Muita gente também acredita que perde o direito por ter jogado fora a caixa, quando a embalagem apenas ajuda no transporte e evita discussão sobre avaria. Se a loja condicionar a devolução ao lacre, guarde a mensagem, porque ela costuma virar o melhor argumento do consumidor.

O que fazer se a loja não devolver o dinheiro

Se o prazo passou e o estorno não veio, escale a reclamação em três degraus, todos com o mesmo conjunto de provas que você já terá em mãos se registrou o pedido por escrito.

O primeiro é a plataforma consumidor.gov.br, do governo federal, em que as empresas cadastradas costumam responder em até 10 dias. O segundo é o Procon do seu estado ou município, que instaura processo administrativo, marca audiência de conciliação e pode multar a empresa, embora não condene ninguém a pagar indenização. O passo a passo está no guia sobre como reclamar no Procon.

O terceiro é o Juizado Especial Cível, onde sai uma sentença com força de execução. Em causas de até 20 salários mínimos, o que dá R$ 32.420 em 2026, a Lei 9.099/1995 dispensa advogado no artigo 9º, e não há custas no primeiro grau.

Vale somar dois pedidos ao principal. Valores cobrados depois do cancelamento válido abrem espaço para a devolução em dobro do parágrafo único do artigo 42 do CDC, e a negativação por dívida que deixou de existir sustenta dano moral. Se o site sumiu depois do pagamento, o caso vira fraude, com o roteiro do texto sobre golpe do Pix.

Perguntas frequentes sobre direito de arrependimento

Comprei na loja física e me arrependi. Posso devolver?

Por lei, não, porque o artigo 49 do CDC só alcança compras feitas fora do estabelecimento comercial e na loja você viu o produto antes de pagar. Muitas redes oferecem troca por política própria, em geral de 7 a 30 dias, e essa política vira obrigação quando foi anunciada ao consumidor.

O prazo de 7 dias conta em dias úteis?

Conta em dias corridos, incluindo sábados, domingos e feriados, então um produto recebido numa sexta tem prazo até a sexta seguinte. Por segurança, envie o pedido antes do último dia, porque o que importa é a data em que você comunicou a desistência.

Comprei de um vendedor pelo Instagram. Tenho os mesmos direitos?

Sim, desde que a venda seja habitual, porque aí existe fornecedor e relação de consumo. A compra por rede social é feita a distância e se enquadra no artigo 49. O problema costuma ser prático, já que perfis informais somem, então guarde conversas, comprovante e dados de quem recebeu o pagamento.

E se a empresa disser que aquele produto não tem direito a devolução?

Política interna não revoga lei. Peça a recusa por escrito, indique o artigo 49 do CDC na sua resposta e leve o caso ao consumidor.gov.br ou ao Procon com esse documento em mãos, porque a negativa escrita costuma fortalecer bastante a posição do consumidor.

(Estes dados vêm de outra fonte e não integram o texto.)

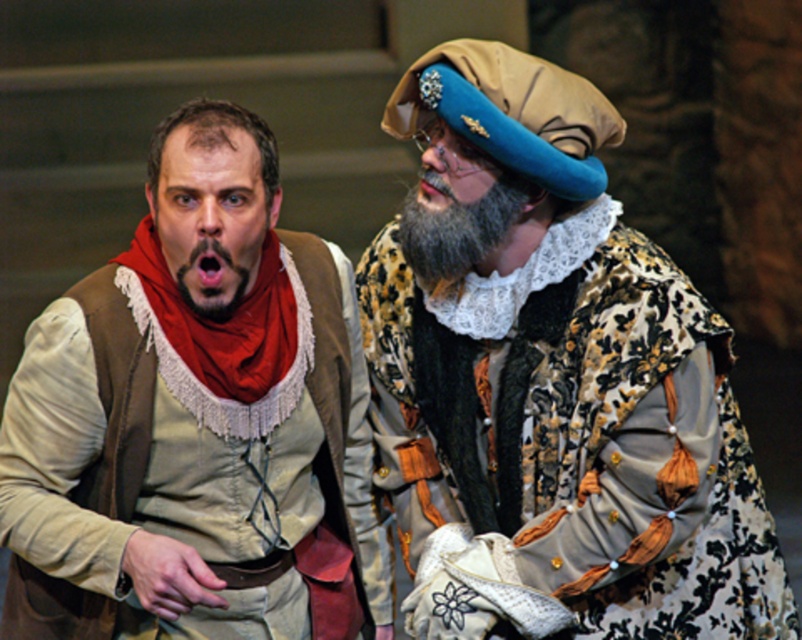
Can you confirm if matte brown vest at left is thinner than dark brown fuzzy beard at left?

No, matte brown vest at left is not thinner than dark brown fuzzy beard at left.

Does matte brown vest at left come behind dark brown fuzzy beard at left?

No, it is in front of dark brown fuzzy beard at left.

Which is in front, point (134, 515) or point (211, 266)?

Point (211, 266) is more forward.

Image resolution: width=802 pixels, height=640 pixels. Identify the location of matte brown vest at left. (196, 428).

Can you confirm if velvet floral robe at center is positioned to the right of gray fuzzy beard at center?

Indeed, velvet floral robe at center is positioned on the right side of gray fuzzy beard at center.

Can you confirm if velvet floral robe at center is wider than gray fuzzy beard at center?

Indeed, velvet floral robe at center has a greater width compared to gray fuzzy beard at center.

Does point (638, 340) come farther from viewer compared to point (406, 196)?

No, it is in front of (406, 196).

Find the location of `velvet floral robe at center`. velvet floral robe at center is located at coordinates (551, 381).

Does matte brown vest at left lie behind gray fuzzy beard at center?

No, it is not.

Does matte brown vest at left have a greater width compared to gray fuzzy beard at center?

Correct, the width of matte brown vest at left exceeds that of gray fuzzy beard at center.

Who is more distant from viewer, (99, 436) or (500, 209)?

The point (500, 209) is behind.

Locate an element on the screen. The width and height of the screenshot is (802, 640). matte brown vest at left is located at coordinates (196, 428).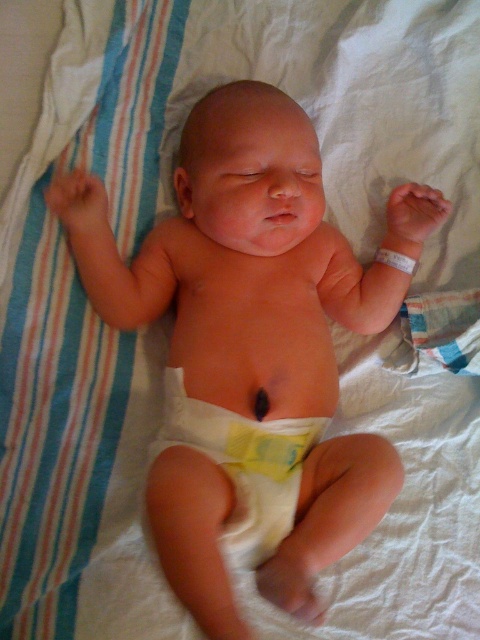
What do you see at coordinates (252, 352) in the screenshot? I see `smooth skin baby at center` at bounding box center [252, 352].

Between point (223, 211) and point (288, 426), which one is positioned behind?

The point (223, 211) is more distant.

The width and height of the screenshot is (480, 640). I want to click on smooth skin baby at center, so click(252, 352).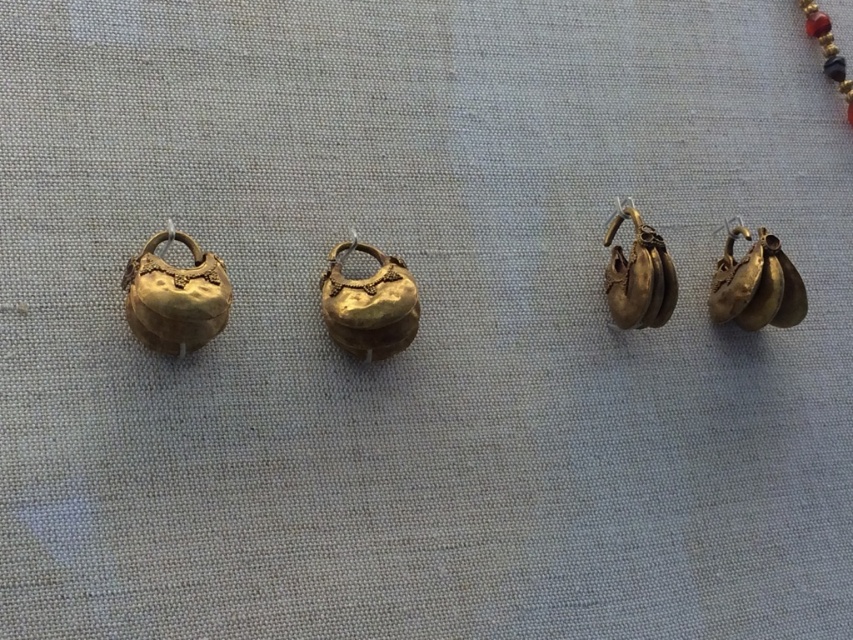
Which is below, gold shiny earrings at right or gold beaded necklace at upper right?

gold shiny earrings at right is below.

Measure the distance from gold shiny earrings at right to gold beaded necklace at upper right.

They are 8.34 inches apart.

Between point (769, 292) and point (846, 83), which one is positioned behind?

Positioned behind is point (846, 83).

Locate an element on the screen. gold shiny earrings at right is located at coordinates (756, 284).

Is gold shiny bell at center taller than gold beaded necklace at upper right?

No, gold shiny bell at center is not taller than gold beaded necklace at upper right.

Where is `gold shiny bell at center`? This screenshot has width=853, height=640. gold shiny bell at center is located at coordinates (369, 305).

The width and height of the screenshot is (853, 640). Find the location of `gold shiny bell at center`. gold shiny bell at center is located at coordinates (369, 305).

Based on the photo, can you confirm if gold shiny bell at center is positioned to the right of gold/yellow metal/earrings at right?

In fact, gold shiny bell at center is to the left of gold/yellow metal/earrings at right.

The height and width of the screenshot is (640, 853). What are the coordinates of `gold shiny bell at center` in the screenshot? It's located at (369, 305).

Where is `gold shiny bell at center`? This screenshot has height=640, width=853. gold shiny bell at center is located at coordinates (369, 305).

Locate an element on the screen. The image size is (853, 640). gold shiny bell at center is located at coordinates [x=369, y=305].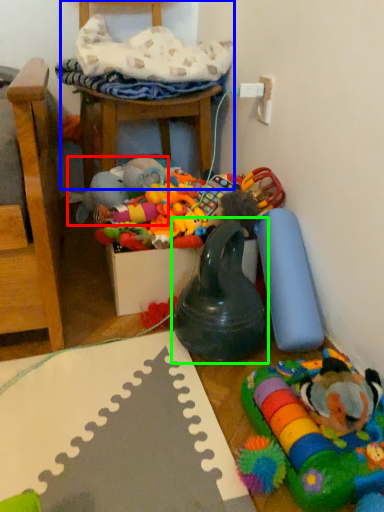
Question: Which is farther away from toy (highlighted by a red box)? chair (highlighted by a blue box) or toy (highlighted by a green box)?

Choices:
 (A) chair
 (B) toy

Answer: (B)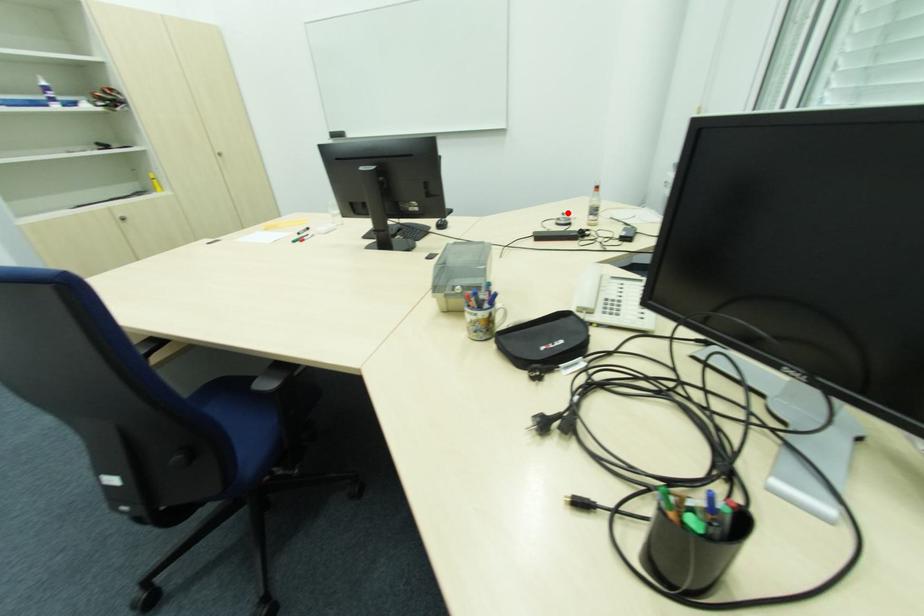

Por onde começar se você quer desistir da compra hoje

Se a entrega foi nos últimos dias e a decisão está tomada, pare de negociar com o atendimento e formalize agora. Escreva a desistência mencionando o artigo 49 do CDC, envie pelo mesmo canal em que comprou, exija protocolo e fotografe o produto antes de despachar, porque esses quatro atos colocam a data do pedido fora de discussão.

Para a maioria das pessoas, o caminho certo é usar o arrependimento sempre que ele estiver disponível, mesmo que a loja prometa resolver de outro jeito. A resposta muda quando o produto tem defeito, porque os prazos de vício são maiores, e muda nas passagens aéreas, em que a janela de 24 horas da ANAC é curta e exige decisão rápida.

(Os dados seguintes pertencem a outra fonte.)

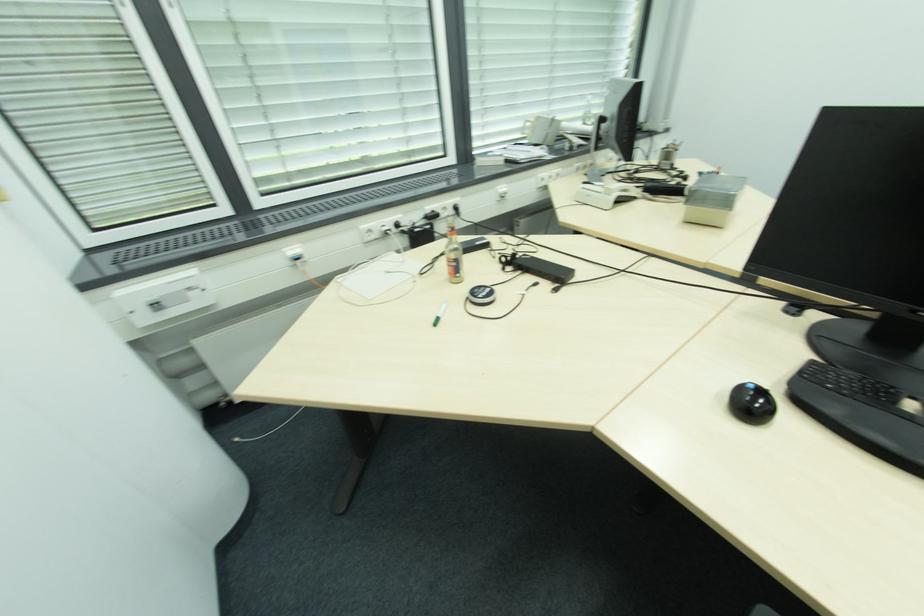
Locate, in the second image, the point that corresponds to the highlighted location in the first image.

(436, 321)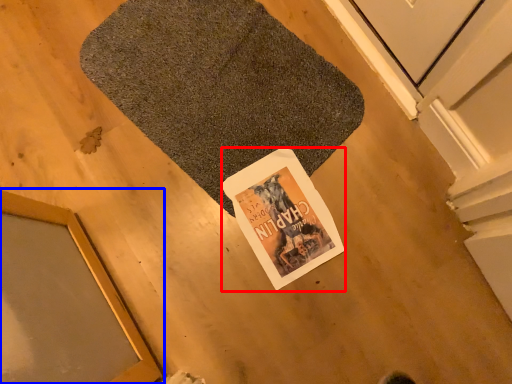
Question: Which object appears farthest to the camera in this image, magazine (highlighted by a red box) or window (highlighted by a blue box)?

Choices:
 (A) magazine
 (B) window

Answer: (A)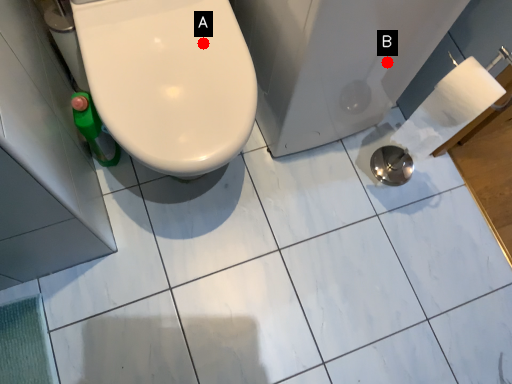
Question: Two points are circled on the image, labeled by A and B beside each circle. Which of the following is the farthest from the observer?

Choices:
 (A) A is further
 (B) B is further

Answer: (B)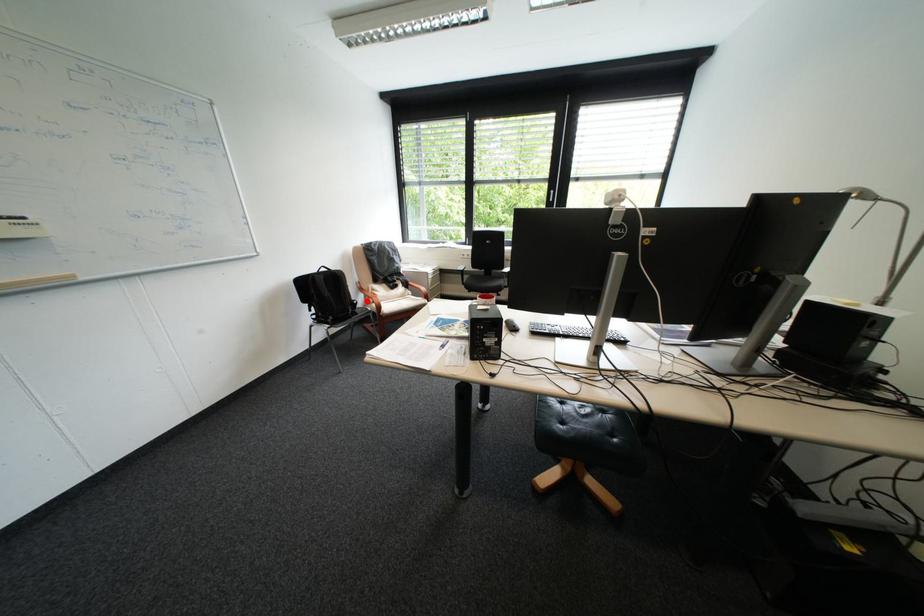
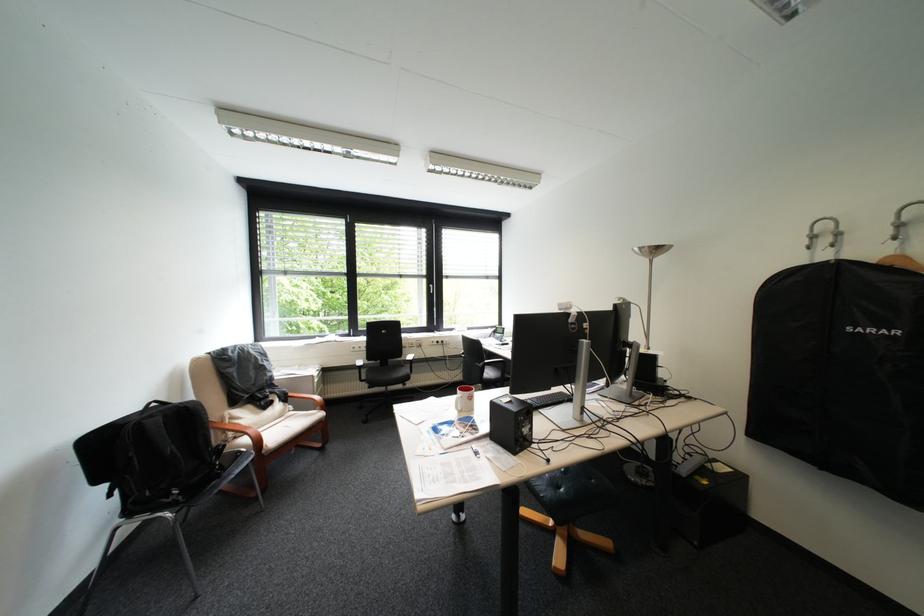
The point at the highlighted location is marked in the first image. Where is the corresponding point in the second image?

(231, 445)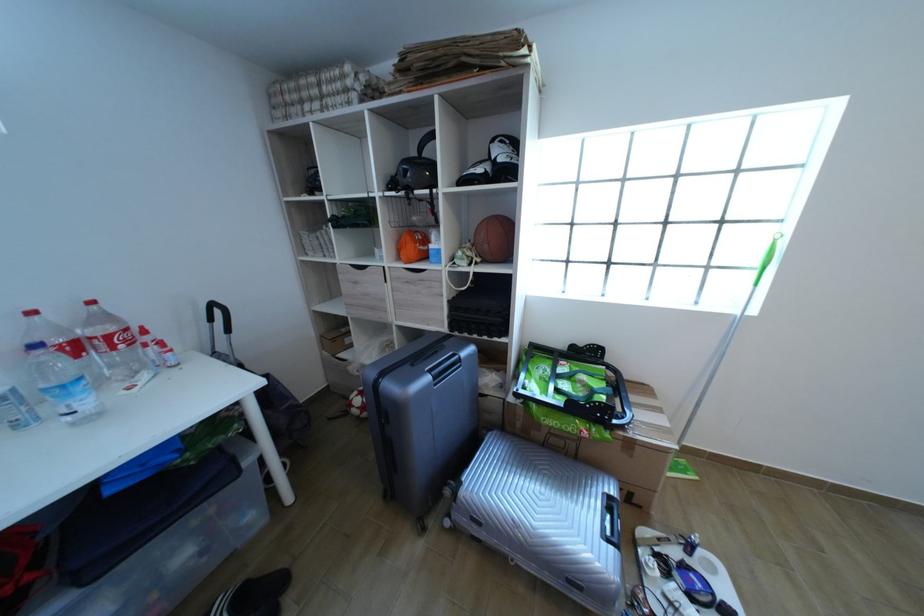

Se o prazo do estorno já passou, junte o protocolo, o comprovante de devolução e o extrato e abra a reclamação no consumidor.gov.br. Não resolvendo, leve ao Procon e, persistindo o silêncio, ao Juizado Especial Cível, que é onde a devolução vira obrigação com prazo e consequência.

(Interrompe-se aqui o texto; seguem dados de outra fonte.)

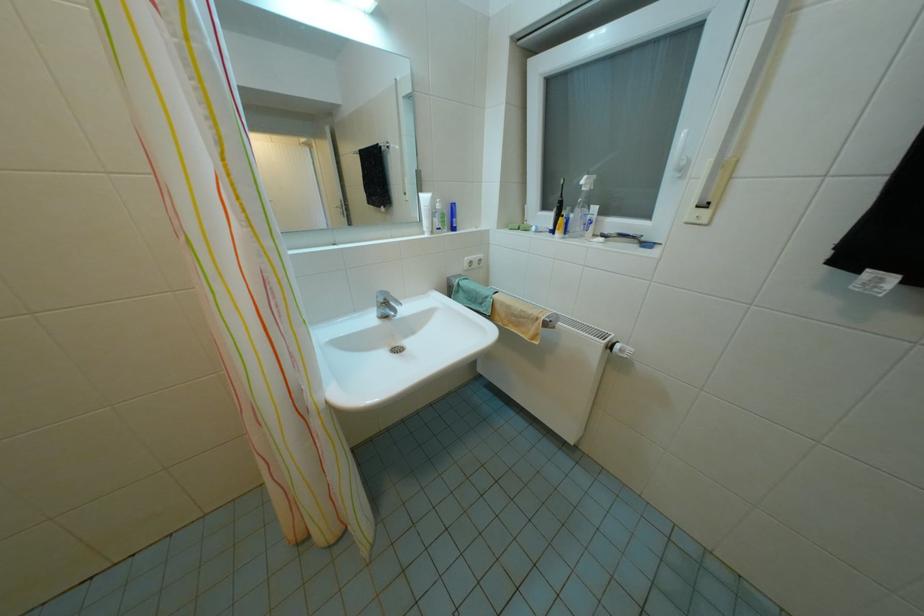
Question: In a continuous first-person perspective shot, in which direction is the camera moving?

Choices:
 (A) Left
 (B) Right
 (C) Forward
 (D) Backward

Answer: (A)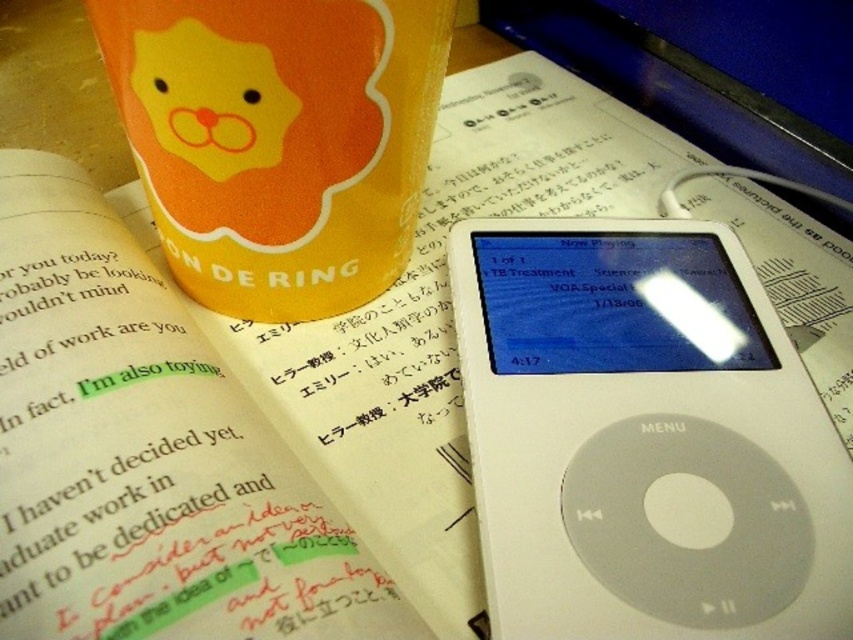
You are setting up a workspace and want to place a small plant on the desk. The plant requires a spot that is not occupied by the white plastic ipod at lower right. Based on the coordinates provided, where should you place the plant?

The white plastic ipod at lower right is located at coordinates point (642,442). To place the plant in an unoccupied area, choose a spot away from these coordinates, such as near the edge of the desk or another free space not overlapping with the iPod.

You are organizing your desk and need to place both the white plastic ipod at lower right and the orange matte cup at upper left into a drawer. The drawer has a width of 15 cm. Can both items fit side by side?

The white plastic ipod at lower right is larger in size than the orange matte cup at upper left. However, without specific measurements, it is impossible to confirm if both items can fit side by side in a 15 cm wide drawer.

You are standing at the point marked by the coordinates point (664,234). You want to place a 0.5 meter wide book on the table without overlapping the white iPod classic. Is there enough space between you and the iPod?

The distance between you and the white iPod classic is 1.22 meters. Since the book is 0.5 meters wide, there is sufficient space to place it without overlapping as 1.22 meters is greater than 0.5 meters.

Este artigo tem finalidade informativa e explica como o direito de arrependimento costuma ser aplicado no Brasil, sem constituir consultoria jurídica nem criar relação de advogado e cliente. Devoluções, contratos de crédito e passagens aéreas têm particularidades que só a leitura dos documentos do seu caso revela, e a orientação sobre a sua situação deve ser buscada com advogado habilitado ou com o órgão de defesa do consumidor da sua cidade.